Technology Arms Race
- Private and Dual-Use Technologies: Both governments and private companies (e.g., Google’s 300-day super-pressure balloon) invest in high-altitude, long-duration unmanned air vehicles (18:38).
- NORAD Adjusting Detection: The US military is modifying radar systems to detect stealthy, slow, or strangely shaped objects (21:48).
- No Monopoly on Espionage: Both China and the US use high-altitude balloons and similar tools, sometimes for overlapping purposes (22:33, 22:49).
- “China says it’s a weather balloon. The US might say it’s a spy balloon. Might the equipment on it be similar?...Yes, and that's sort of true across domain.” – Ben Taub (23:36)
Memorable Quotes
- “It’s a cat and mouse game as ever.” – Ben Taub (22:20)
- “In the North Atlantic you have...Russian fishing boats that are being used for espionage missions. In the South China Sea you have Chinese fishing boats being used for matters that are clearly state—you know, they’re not looking for fish.” – Ben Taub (23:36)
- “Aerospace engineering and research is incredibly advanced and has been for the past 60 years. And a lot of stuff, like the most advanced stuff, we don’t know about...until decades later we find out about things.” – Ben Taub (25:13)
Key Timestamps
- 01:16 – 05:51: Refugee and civilian impact, trauma, and randomness in destruction
- 05:51 – 07:34: Infrastructure, building codes, and corruption in Turkey
- 07:34 – 14:56: Blocked aid in Syria, border politics, logistical breakdown, slow and misdirected aid
- 16:25 – 18:33: Balloon technology—altitude, stealth, practical challenges
- 18:33 – 21:23: Solar-powered craft and generic aerial surveillance craft
- 21:23 – 24:37: Detection changes, universal espionage practices, and dual-use technology
- 24:37 – 26:23: Final reflections on technological advances and public awareness
Tone and Style
The conversation is deeply reported and empathetic, often bleak and critical, particularly on the failures of international and local systems to protect vulnerable populations. Technical discussions on balloons are approachable, detailed, and laced with a sense of the surreal—as the world glimpses technologies previously hidden or ignored.
Notable Quotes
-
On the earthquake’s devastation:
“We’ve had 11 years of war in Syria, but what happened in 11 years there happened in 40 seconds here.”

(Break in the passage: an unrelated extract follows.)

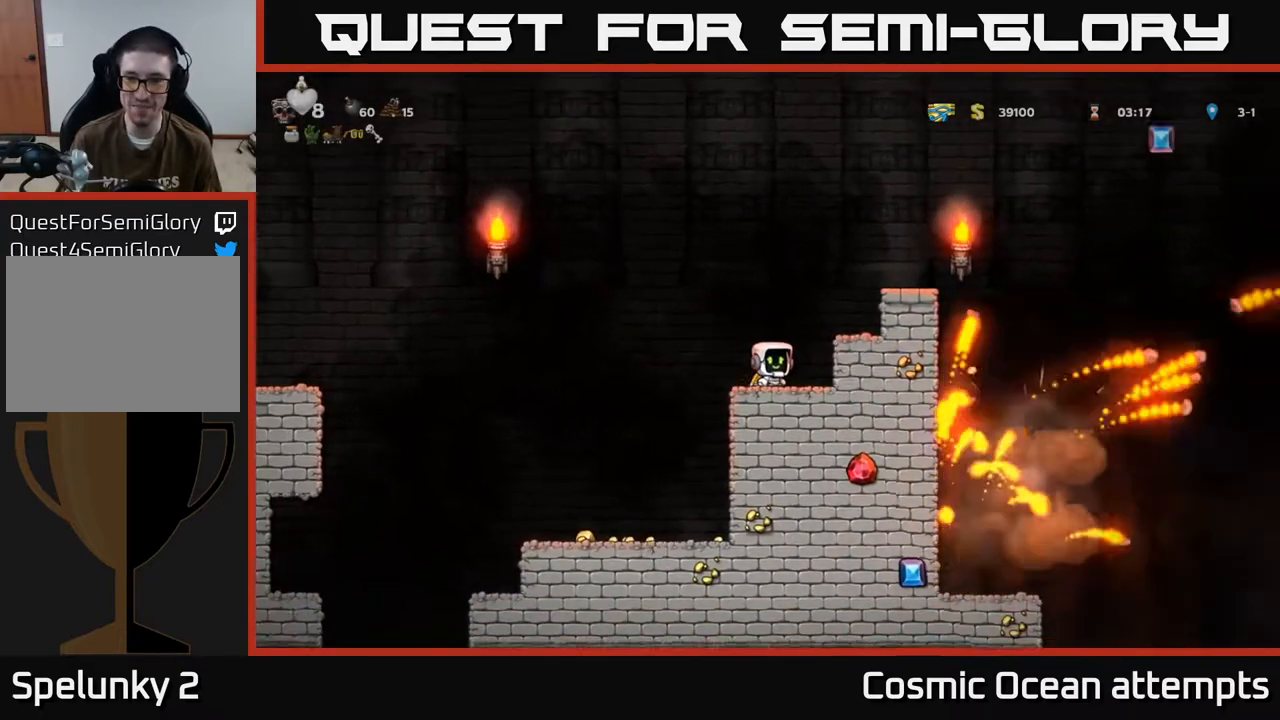
{"buttons": [], "left_stick": "center", "events": [[100, "DPAD_RIGHT", "down"], [133, "A", "down"], [317, "A", "up"], [383, "DPAD_RIGHT", "up"]]}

— Syrian refugee quoted by Tyler Foggatt (01:16) -
On the randomness of survival:
“Just as it was random, whether or not you got hit by a barrel bomb or an airstrike...your home was destroyed on the basis of factors that you had absolutely no control over.”
— Ben Taub (04:51) -
On disaster aid and political manipulation:
“Aid has been used as a tool of war...if you live in rebel territory, then you are an enemy of the state and you will be punished.”
— Ben Taub (08:26) -
On spotting and shooting down spy balloons:
“Balloons are a little bit difficult to detect on radar. They’re sort of inherently stealthy...they don’t really have an infrared signature.”
— Ben Taub (16:25) -
On the ongoing “cat and mouse” of international surveillance:
“It’s probably some sort of combination...This just is a bit of a wake up call that they have to be a little bit more creative about looking for things, just as...other countries are being more creative about making things that can avoid existing detection systems.”
— Ben Taub (21:48)
Takeaways
- The earthquake’s devastation in Turkey and Syria is both a tragic act of nature and an indictment of systemic human and political failings.
- Refugees have had their lives repeatedly upended—first by war and now by disaster—with little meaningful international help.
- Technological advances in aerospace mean both mundane and military craft now evade even sophisticated detection, leading to a new era of surveillance ambiguity and public anxiety.
- Governments globally are locked in a technological “cat and mouse” that is only growing in complexity and secrecy.